*VORLIEGENDER TEXT*:
======

Grundsätzlich sind zu Lasten des Arbeitgebers begangene Vermögensdelikte unabhängig vom Entstehen eines Schadens und dessen Höhe dazu geeignet, eine außerordentliche Kündigung zu rechtfertigen. Auch der Verdacht einer solchen Tat kann einen wichtigen Grund bilden, der zur außerordentlichen Kündigung berechtigt, wenn infolge der Verdachtsmomente das für die Fortsetzung des Arbeitsverhältnisses erforderliche Vertrauen zerstört ist. Der Verdacht muss dabei dringend sein und auf konkrete, vom Arbeitgeber darzulegende und im Bestreitensfall zu beweisende Tatschen gestützt werden. Der Arbeitgeber muss alle zumutbaren Anstrengungen zur Aufklärung des Sachverhalts unternehmen und auch dem betroffenen Arbeitnehmer Gelegenheit zur Stellungnahme geben. Dem Arbeitgeber obliegt die Beweislast für die Straftat oder die Grundlagen für den das Vertrauen zerstörenden Verdacht.

======

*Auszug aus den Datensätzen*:
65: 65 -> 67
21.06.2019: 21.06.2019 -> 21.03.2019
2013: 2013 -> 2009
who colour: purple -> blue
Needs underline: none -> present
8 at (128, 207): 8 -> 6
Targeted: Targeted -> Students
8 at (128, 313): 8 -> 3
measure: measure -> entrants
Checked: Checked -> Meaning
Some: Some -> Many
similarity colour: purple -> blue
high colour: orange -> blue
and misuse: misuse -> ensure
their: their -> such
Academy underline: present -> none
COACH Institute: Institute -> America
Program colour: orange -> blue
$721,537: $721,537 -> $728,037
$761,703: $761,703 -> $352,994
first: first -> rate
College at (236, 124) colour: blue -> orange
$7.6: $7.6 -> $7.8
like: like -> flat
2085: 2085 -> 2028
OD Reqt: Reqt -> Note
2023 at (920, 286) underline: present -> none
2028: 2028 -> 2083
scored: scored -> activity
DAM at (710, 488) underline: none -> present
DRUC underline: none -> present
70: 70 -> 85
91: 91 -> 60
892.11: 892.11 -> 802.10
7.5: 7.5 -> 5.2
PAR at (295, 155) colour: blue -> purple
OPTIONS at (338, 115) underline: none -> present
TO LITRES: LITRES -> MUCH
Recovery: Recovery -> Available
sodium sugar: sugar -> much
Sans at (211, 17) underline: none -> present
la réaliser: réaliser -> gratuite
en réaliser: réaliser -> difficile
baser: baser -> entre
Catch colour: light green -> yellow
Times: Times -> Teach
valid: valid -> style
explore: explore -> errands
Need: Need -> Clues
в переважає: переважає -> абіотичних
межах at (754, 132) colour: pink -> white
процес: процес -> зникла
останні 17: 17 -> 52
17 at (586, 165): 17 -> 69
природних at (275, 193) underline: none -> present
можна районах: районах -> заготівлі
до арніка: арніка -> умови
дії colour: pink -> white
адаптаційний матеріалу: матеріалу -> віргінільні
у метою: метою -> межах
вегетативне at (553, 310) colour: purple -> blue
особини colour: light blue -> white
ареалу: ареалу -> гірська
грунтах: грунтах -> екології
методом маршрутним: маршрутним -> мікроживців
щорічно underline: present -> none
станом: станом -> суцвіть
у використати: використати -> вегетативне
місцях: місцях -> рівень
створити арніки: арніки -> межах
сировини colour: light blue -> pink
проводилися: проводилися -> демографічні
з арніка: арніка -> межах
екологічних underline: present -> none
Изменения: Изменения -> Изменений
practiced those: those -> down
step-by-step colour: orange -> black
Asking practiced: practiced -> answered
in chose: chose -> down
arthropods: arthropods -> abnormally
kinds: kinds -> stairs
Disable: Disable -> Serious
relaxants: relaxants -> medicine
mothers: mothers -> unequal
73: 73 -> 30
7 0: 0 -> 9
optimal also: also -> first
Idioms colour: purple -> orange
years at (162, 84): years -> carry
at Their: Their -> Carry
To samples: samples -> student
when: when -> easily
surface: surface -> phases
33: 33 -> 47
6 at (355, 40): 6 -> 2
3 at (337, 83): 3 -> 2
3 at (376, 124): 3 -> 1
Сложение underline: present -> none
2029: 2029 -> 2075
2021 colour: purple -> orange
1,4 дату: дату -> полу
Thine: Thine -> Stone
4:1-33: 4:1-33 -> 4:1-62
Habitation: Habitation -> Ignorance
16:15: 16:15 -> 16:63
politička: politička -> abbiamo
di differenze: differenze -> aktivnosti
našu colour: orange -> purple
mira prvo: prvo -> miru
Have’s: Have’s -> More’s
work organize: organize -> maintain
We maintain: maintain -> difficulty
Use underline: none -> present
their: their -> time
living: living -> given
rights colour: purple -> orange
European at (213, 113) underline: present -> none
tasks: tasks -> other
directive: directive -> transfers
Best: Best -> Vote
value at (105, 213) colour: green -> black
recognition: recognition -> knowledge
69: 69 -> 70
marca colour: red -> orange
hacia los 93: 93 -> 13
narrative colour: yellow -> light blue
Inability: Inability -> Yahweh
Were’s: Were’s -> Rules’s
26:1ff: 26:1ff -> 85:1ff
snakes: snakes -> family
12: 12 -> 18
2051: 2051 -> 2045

======

*AUFGABEN*:
1. Welche Anforderungen stellt der Text über die außerordentliche Kündigung an eine Kündigung, die sich auf den bloßen Verdacht einer Tat stützt? Nenne alle.
2. Gib die Zeilen der Datensätze genau wieder, und zwar vom Anfang der Datensätze bis einschließlich der Zeile mit „Checked: Checked -> Meaning“.

*LÖSUNGEN*:
1.
- Infolge der Verdachtsmomente muss das für die Fortsetzung des Arbeitsverhältnisses erforderliche Vertrauen zerstört sein.
- Der Verdacht muss dringend sein.
- Der Verdacht muss auf konkrete Tatsachen gestützt werden, die der Arbeitgeber darlegen und im Bestreitensfall beweisen muss.
- Der Arbeitgeber muss alle zumutbaren Anstrengungen zur Aufklärung des Sachverhalts unternehmen.
- Der Arbeitgeber muss dem betroffenen Arbeitnehmer Gelegenheit zur Stellungnahme geben.

2.
65: 65 -> 67
21.06.2019: 21.06.2019 -> 21.03.2019
2013: 2013 -> 2009
who colour: purple -> blue
Needs underline: none -> present
8 at (128, 207): 8 -> 6
Targeted: Targeted -> Students
8 at (128, 313): 8 -> 3
measure: measure -> entrants
Checked: Checked -> Meaning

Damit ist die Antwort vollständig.